Leon Reuter (2. v. l.) mit der Prüfungskommission (v. l. n. r.): Prof. Dr.-Ing. Berend Denkena, Prof. Dr.-Ing. Petra Wiederkehr und Prof. Dr.-Ing. Max Marian

Das Institut für Fertigungstechnik und Werkzeugmaschinen (IFW) gratuliert Leon Reuter herzlich zur erfolgreichen Promotion. In seiner Dissertation mit dem Titel „Adaptive Prüfplanung für spanend bearbeitete Großbauteile in der Luftfahrtindustrie“ untersuchte Herr Reuter, wie der Aufwand in der Qualitätssicherung durch eine bauteilspezifische Anpassung von Prüfplänen reduziert werden kann. Darauf aufbauend entwickelte er eine Methodik, die künftig eine datenbasierte und adaptive Qualitätsprüfung spanend bearbeiteter Luftfahrtbauteile ermöglicht.

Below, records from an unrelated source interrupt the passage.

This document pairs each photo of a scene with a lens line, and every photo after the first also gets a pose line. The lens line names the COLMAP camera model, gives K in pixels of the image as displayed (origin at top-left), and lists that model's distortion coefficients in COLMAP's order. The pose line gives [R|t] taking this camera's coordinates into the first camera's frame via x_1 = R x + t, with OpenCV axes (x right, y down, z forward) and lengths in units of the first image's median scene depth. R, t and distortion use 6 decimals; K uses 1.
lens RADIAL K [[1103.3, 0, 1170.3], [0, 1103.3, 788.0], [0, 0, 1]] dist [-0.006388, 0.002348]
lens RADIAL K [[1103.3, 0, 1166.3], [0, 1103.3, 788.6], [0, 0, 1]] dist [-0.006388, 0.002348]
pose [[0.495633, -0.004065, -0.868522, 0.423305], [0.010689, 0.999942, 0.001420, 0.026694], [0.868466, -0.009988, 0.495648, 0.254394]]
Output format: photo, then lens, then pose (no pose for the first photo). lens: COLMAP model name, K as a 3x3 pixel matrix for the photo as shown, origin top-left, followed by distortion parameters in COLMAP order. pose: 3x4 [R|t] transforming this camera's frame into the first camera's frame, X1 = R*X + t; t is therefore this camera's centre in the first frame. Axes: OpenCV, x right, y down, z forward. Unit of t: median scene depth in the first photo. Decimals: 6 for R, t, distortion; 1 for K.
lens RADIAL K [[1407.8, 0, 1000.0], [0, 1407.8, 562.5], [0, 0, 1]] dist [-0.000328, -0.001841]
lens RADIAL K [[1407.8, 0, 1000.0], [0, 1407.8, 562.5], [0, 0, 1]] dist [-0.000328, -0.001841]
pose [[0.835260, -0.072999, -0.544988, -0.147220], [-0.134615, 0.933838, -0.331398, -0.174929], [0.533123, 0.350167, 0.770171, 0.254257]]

Die Fertigung großformatiger Strukturbauteile in der Luftfahrtindustrie ist durch höchste Qualitätsanforderungen geprägt. Entsprechend ist die Qualitätsprüfung mit einem erheblichen Zeit- und Kostenaufwand verbunden. Vor diesem Hintergrund leistet die Arbeit von Herrn Reuter einen wesentlichen Beitrag zur Reduzierung vermeidbarer Prüfaufwände in der Qualitätssicherung. Hierzu wurden Fertigungs-, Maschinen- und Simulationsdaten genutzt, um qualitätsrelevante Bauteilmerkmale virtuell zu bewerten.

Im Rahmen seiner Dissertation entwickelte Herr Reuter einen Ansatz, der Digitale Zwillinge mit datengetriebenen Qualitätsmodellen und Methoden des maschinellen Lernens verbindet. Auf dieser Grundlage können Formabweichungen und Oberflächenrauheiten bereits während der Bearbeitung virtuell vorhergesagt und mit den geforderten Qualitätsmerkmalen abgeglichen werden. Dadurch lässt sich der Umfang der Qualitätsprüfung bauteilspezifisch anpassen und auf tatsächlich notwendige Messungen beschränken. Die Untersuchungen zeigten, dass sich der Prüfaufwand für geeignete Bauteilmerkmale um bis zu 75 % reduzieren lässt, ohne die Zuverlässigkeit der Qualitätssicherung zu beeinträchtigen.

Unterstützt wurde Herrn Reuters Arbeit im Rahmen des durch die NBank geförderten Forschungsprojekts „VerticalE2E – Vertikal integrierte, nachhaltige End-to-End-Fabrik“. Ziel des Verbundprojekts war die Entwicklung einer durchgängig digitalisierten und nachhaltigen Prozesskette. Mit seinen Forschungsergebnissen leistete Herr Reuter einen wesentlichen Beitrag zur Digitalisierung und Effizienzsteigerung der industriellen Qualitätssicherung. Diese Ansätze werden im Nachfolgeprojekt DataPlan weiter erforscht.

Während seiner Zeit am IFW war Herr Reuter in der Abteilung „Funktionsorientierte Prozessplanung“ tätig, deren Leitung er zuletzt übernahm. Seine Expertise im Bereich der datenbasierten Qualitätssicherung bringt er heute bei der Lenze SE als Leiter des Corporate Quality Engineering in die industrielle Praxis ein.

Das IFW dankt Herrn Reuter herzlich für seine hervorragende Arbeit, gratuliert ihm zur erfolgreich abgeschlossenen Promotion und wünscht ihm für seine persönliche und berufliche Zukunft weiterhin viel Erfolg und alles Gute.